◆ Task goal ◆
Please retype every record exactly as it appears, omitting the pictures.

◆ Data to examine ◆

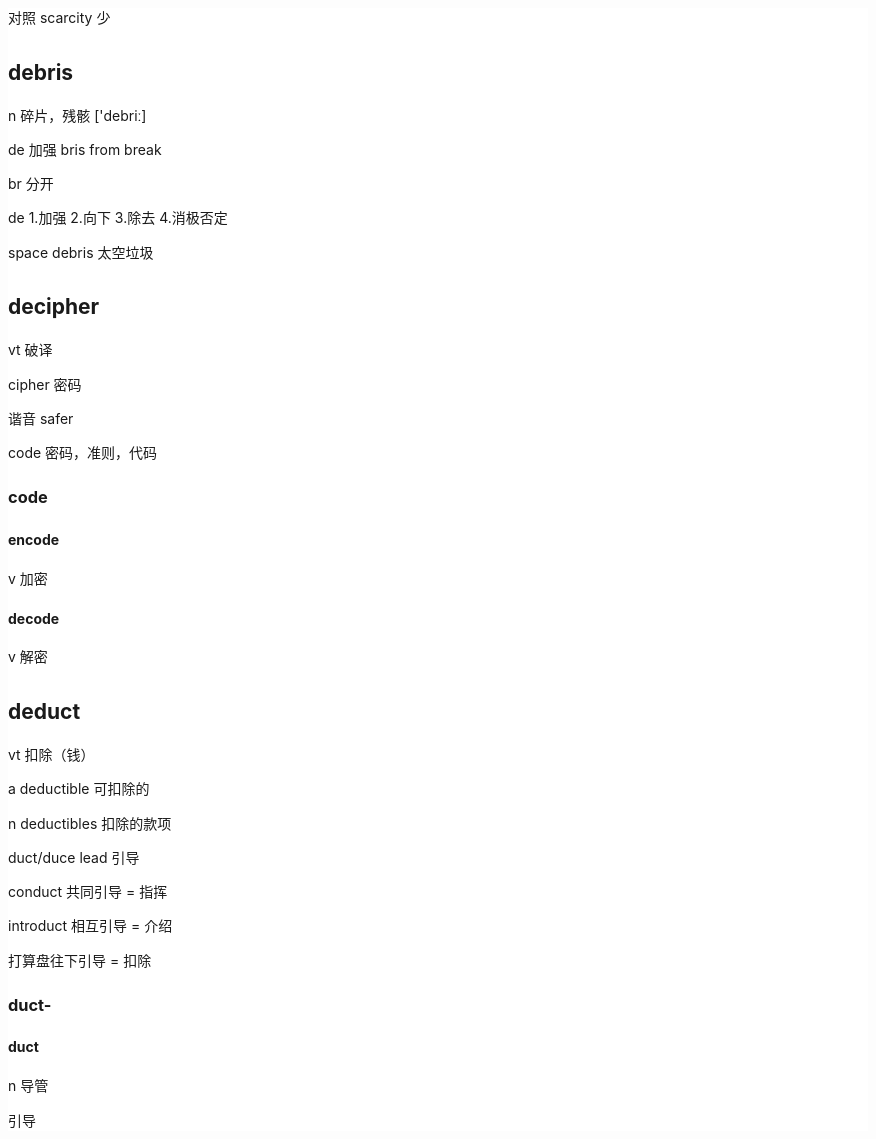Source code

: 对照 scarcity 少

## debris

n 碎片，残骸 ['debriː]

de 加强 bris from break

br 分开

de 1.加强 2.向下 3.除去 4.消极否定

space debris 太空垃圾

## decipher

vt 破译

cipher 密码

谐音 safer 

code 密码，准则，代码

### code

#### encode

v 加密

#### decode

v 解密

## deduct

vt 扣除（钱）

a deductible 可扣除的

n deductibles 扣除的款项

duct/duce lead 引导

conduct 共同引导 = 指挥

introduct 相互引导 = 介绍

打算盘往下引导 = 扣除 

### duct-

#### duct

n 导管

引导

◆ Result for this task ◆
Source code

: 对照 scarcity 少

## debris

n 碎片，残骸 ['debriː]

de 加强 bris from break

br 分开

de 1.加强 2.向下 3.除去 4.消极否定

space debris 太空垃圾

## decipher

vt 破译

cipher 密码

谐音 safer 

code 密码，准则，代码

### code

#### encode

v 加密

#### decode

v 解密

## deduct

vt 扣除（钱）

a deductible 可扣除的

n deductibles 扣除的款项

duct/duce lead 引导

conduct 共同引导 = 指挥

introduct 相互引导 = 介绍

打算盘往下引导 = 扣除 

### duct-

#### duct

n 导管

引导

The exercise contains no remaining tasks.